Text extracted at page level
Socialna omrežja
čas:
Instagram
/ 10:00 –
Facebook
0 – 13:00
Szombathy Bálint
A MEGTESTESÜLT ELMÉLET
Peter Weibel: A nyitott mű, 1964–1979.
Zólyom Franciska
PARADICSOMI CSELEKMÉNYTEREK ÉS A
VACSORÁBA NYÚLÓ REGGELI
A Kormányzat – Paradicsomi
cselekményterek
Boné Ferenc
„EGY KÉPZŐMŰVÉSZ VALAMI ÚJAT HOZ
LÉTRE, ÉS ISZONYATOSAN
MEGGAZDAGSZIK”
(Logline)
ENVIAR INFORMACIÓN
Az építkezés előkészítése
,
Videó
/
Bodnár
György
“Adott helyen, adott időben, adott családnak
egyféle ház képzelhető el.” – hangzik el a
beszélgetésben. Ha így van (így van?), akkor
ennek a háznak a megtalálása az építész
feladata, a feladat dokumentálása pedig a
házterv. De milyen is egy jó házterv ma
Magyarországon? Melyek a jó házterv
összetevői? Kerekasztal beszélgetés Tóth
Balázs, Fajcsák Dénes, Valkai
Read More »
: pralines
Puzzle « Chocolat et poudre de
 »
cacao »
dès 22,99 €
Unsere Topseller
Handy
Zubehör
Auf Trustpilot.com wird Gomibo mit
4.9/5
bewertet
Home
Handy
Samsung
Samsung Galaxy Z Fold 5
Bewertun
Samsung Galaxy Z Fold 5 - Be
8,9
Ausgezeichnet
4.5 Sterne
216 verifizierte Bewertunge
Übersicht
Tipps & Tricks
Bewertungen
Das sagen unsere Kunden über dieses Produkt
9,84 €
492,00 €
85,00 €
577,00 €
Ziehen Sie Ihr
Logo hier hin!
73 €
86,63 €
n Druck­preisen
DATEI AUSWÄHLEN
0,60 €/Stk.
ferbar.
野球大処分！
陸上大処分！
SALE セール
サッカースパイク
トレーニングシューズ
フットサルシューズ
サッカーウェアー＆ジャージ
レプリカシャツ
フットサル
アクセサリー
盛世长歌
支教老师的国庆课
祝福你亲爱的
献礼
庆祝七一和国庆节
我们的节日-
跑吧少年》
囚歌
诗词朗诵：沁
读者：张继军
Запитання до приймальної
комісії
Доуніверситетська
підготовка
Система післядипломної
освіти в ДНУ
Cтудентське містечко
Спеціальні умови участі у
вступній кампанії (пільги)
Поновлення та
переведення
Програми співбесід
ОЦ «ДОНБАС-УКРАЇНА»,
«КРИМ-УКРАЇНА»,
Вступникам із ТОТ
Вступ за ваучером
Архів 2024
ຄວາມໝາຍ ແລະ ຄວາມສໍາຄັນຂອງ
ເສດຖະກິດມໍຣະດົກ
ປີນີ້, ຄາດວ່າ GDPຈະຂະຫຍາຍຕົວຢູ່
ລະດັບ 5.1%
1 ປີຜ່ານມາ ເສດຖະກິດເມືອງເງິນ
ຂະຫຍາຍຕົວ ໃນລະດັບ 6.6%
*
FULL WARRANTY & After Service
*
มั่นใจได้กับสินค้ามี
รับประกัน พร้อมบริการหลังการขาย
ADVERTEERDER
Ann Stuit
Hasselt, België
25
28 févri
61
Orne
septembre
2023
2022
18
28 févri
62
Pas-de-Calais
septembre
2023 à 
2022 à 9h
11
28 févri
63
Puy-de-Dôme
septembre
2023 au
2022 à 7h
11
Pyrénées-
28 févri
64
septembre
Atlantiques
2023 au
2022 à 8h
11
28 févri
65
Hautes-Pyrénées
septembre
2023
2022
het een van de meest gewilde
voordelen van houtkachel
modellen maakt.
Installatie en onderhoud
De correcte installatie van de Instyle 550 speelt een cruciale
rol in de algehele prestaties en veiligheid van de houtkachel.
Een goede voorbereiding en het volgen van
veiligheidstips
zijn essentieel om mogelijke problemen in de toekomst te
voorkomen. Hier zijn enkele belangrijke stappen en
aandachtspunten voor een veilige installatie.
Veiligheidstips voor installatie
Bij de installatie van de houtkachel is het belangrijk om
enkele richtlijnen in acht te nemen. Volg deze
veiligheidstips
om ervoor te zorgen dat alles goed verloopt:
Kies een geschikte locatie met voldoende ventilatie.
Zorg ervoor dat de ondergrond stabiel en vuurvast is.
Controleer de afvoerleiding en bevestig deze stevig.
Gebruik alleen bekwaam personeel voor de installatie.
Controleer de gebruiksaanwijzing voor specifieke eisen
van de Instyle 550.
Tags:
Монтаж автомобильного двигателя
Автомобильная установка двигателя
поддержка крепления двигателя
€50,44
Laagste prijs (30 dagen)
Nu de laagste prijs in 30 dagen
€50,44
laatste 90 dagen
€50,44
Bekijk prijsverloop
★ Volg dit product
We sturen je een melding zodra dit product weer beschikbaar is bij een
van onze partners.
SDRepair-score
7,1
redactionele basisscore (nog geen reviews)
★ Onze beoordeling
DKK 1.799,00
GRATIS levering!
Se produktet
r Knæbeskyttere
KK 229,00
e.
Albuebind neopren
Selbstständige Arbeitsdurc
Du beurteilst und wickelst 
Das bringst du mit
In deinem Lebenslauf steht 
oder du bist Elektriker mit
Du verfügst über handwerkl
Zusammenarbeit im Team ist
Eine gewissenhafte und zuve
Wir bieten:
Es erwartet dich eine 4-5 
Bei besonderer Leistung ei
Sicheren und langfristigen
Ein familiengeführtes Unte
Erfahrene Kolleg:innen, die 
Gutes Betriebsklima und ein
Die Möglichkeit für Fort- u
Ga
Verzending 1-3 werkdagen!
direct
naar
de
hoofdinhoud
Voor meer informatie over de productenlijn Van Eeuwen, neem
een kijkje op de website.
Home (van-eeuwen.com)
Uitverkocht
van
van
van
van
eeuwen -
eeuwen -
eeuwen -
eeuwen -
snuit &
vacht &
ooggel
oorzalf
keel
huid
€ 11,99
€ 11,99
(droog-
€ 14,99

_Aim of the exercise:_
Reproduce every line of the listing above verbatim, in its original order.

_Solution to the problem:_
Socialna omrežja
čas:
Instagram
/ 10:00 –
Facebook
0 – 13:00
Szombathy Bálint
A MEGTESTESÜLT ELMÉLET
Peter Weibel: A nyitott mű, 1964–1979.
Zólyom Franciska
PARADICSOMI CSELEKMÉNYTEREK ÉS A
VACSORÁBA NYÚLÓ REGGELI
A Kormányzat – Paradicsomi
cselekményterek
Boné Ferenc
„EGY KÉPZŐMŰVÉSZ VALAMI ÚJAT HOZ
LÉTRE, ÉS ISZONYATOSAN
MEGGAZDAGSZIK”
(Logline)
ENVIAR INFORMACIÓN
Az építkezés előkészítése
,
Videó
/
Bodnár
György
“Adott helyen, adott időben, adott családnak
egyféle ház képzelhető el.” – hangzik el a
beszélgetésben. Ha így van (így van?), akkor
ennek a háznak a megtalálása az építész
feladata, a feladat dokumentálása pedig a
házterv. De milyen is egy jó házterv ma
Magyarországon? Melyek a jó házterv
összetevői? Kerekasztal beszélgetés Tóth
Balázs, Fajcsák Dénes, Valkai
Read More »
: pralines
Puzzle « Chocolat et poudre de
 »
cacao »
dès 22,99 €
Unsere Topseller
Handy
Zubehör
Auf Trustpilot.com wird Gomibo mit
4.9/5
bewertet
Home
Handy
Samsung
Samsung Galaxy Z Fold 5
Bewertun
Samsung Galaxy Z Fold 5 - Be
8,9
Ausgezeichnet
4.5 Sterne
216 verifizierte Bewertunge
Übersicht
Tipps & Tricks
Bewertungen
Das sagen unsere Kunden über dieses Produkt
9,84 €
492,00 €
85,00 €
577,00 €
Ziehen Sie Ihr
Logo hier hin!
73 €
86,63 €
n Druck­preisen
DATEI AUSWÄHLEN
0,60 €/Stk.
ferbar.
野球大処分！
陸上大処分！
SALE セール
サッカースパイク
トレーニングシューズ
フットサルシューズ
サッカーウェアー＆ジャージ
レプリカシャツ
フットサル
アクセサリー
盛世长歌
支教老师的国庆课
祝福你亲爱的
献礼
庆祝七一和国庆节
我们的节日-
跑吧少年》
囚歌
诗词朗诵：沁
读者：张继军
Запитання до приймальної
комісії
Доуніверситетська
підготовка
Система післядипломної
освіти в ДНУ
Cтудентське містечко
Спеціальні умови участі у
вступній кампанії (пільги)
Поновлення та
переведення
Програми співбесід
ОЦ «ДОНБАС-УКРАЇНА»,
«КРИМ-УКРАЇНА»,
Вступникам із ТОТ
Вступ за ваучером
Архів 2024
ຄວາມໝາຍ ແລະ ຄວາມສໍາຄັນຂອງ
ເສດຖະກິດມໍຣະດົກ
ປີນີ້, ຄາດວ່າ GDPຈະຂະຫຍາຍຕົວຢູ່
ລະດັບ 5.1%
1 ປີຜ່ານມາ ເສດຖະກິດເມືອງເງິນ
ຂະຫຍາຍຕົວ ໃນລະດັບ 6.6%
*
FULL WARRANTY & After Service
*
มั่นใจได้กับสินค้ามี
รับประกัน พร้อมบริการหลังการขาย
ADVERTEERDER
Ann Stuit
Hasselt, België
25
28 févri
61
Orne
septembre
2023
2022
18
28 févri
62
Pas-de-Calais
septembre
2023 à 
2022 à 9h
11
28 févri
63
Puy-de-Dôme
septembre
2023 au
2022 à 7h
11
Pyrénées-
28 févri
64
septembre
Atlantiques
2023 au
2022 à 8h
11
28 févri
65
Hautes-Pyrénées
septembre
2023
2022
het een van de meest gewilde
voordelen van houtkachel
modellen maakt.
Installatie en onderhoud
De correcte installatie van de Instyle 550 speelt een cruciale
rol in de algehele prestaties en veiligheid van de houtkachel.
Een goede voorbereiding en het volgen van
veiligheidstips
zijn essentieel om mogelijke problemen in de toekomst te
voorkomen. Hier zijn enkele belangrijke stappen en
aandachtspunten voor een veilige installatie.
Veiligheidstips voor installatie
Bij de installatie van de houtkachel is het belangrijk om
enkele richtlijnen in acht te nemen. Volg deze
veiligheidstips
om ervoor te zorgen dat alles goed verloopt:
Kies een geschikte locatie met voldoende ventilatie.
Zorg ervoor dat de ondergrond stabiel en vuurvast is.
Controleer de afvoerleiding en bevestig deze stevig.
Gebruik alleen bekwaam personeel voor de installatie.
Controleer de gebruiksaanwijzing voor specifieke eisen
van de Instyle 550.
Tags:
Монтаж автомобильного двигателя
Автомобильная установка двигателя
поддержка крепления двигателя
€50,44
Laagste prijs (30 dagen)
Nu de laagste prijs in 30 dagen
€50,44
laatste 90 dagen
€50,44
Bekijk prijsverloop
★ Volg dit product
We sturen je een melding zodra dit product weer beschikbaar is bij een
van onze partners.
SDRepair-score
7,1
redactionele basisscore (nog geen reviews)
★ Onze beoordeling
DKK 1.799,00
GRATIS levering!
Se produktet
r Knæbeskyttere
KK 229,00
e.
Albuebind neopren
Selbstständige Arbeitsdurc
Du beurteilst und wickelst 
Das bringst du mit
In deinem Lebenslauf steht 
oder du bist Elektriker mit
Du verfügst über handwerkl
Zusammenarbeit im Team ist
Eine gewissenhafte und zuve
Wir bieten:
Es erwartet dich eine 4-5 
Bei besonderer Leistung ei
Sicheren und langfristigen
Ein familiengeführtes Unte
Erfahrene Kolleg:innen, die 
Gutes Betriebsklima und ein
Die Möglichkeit für Fort- u
Ga
Verzending 1-3 werkdagen!
direct
naar
de
hoofdinhoud
Voor meer informatie over de productenlijn Van Eeuwen, neem
een kijkje op de website.
Home (van-eeuwen.com)
Uitverkocht
van
van
van
van
eeuwen -
eeuwen -
eeuwen -
eeuwen -
snuit &
vacht &
ooggel
oorzalf
keel
huid
€ 11,99
€ 11,99
(droog-
€ 14,99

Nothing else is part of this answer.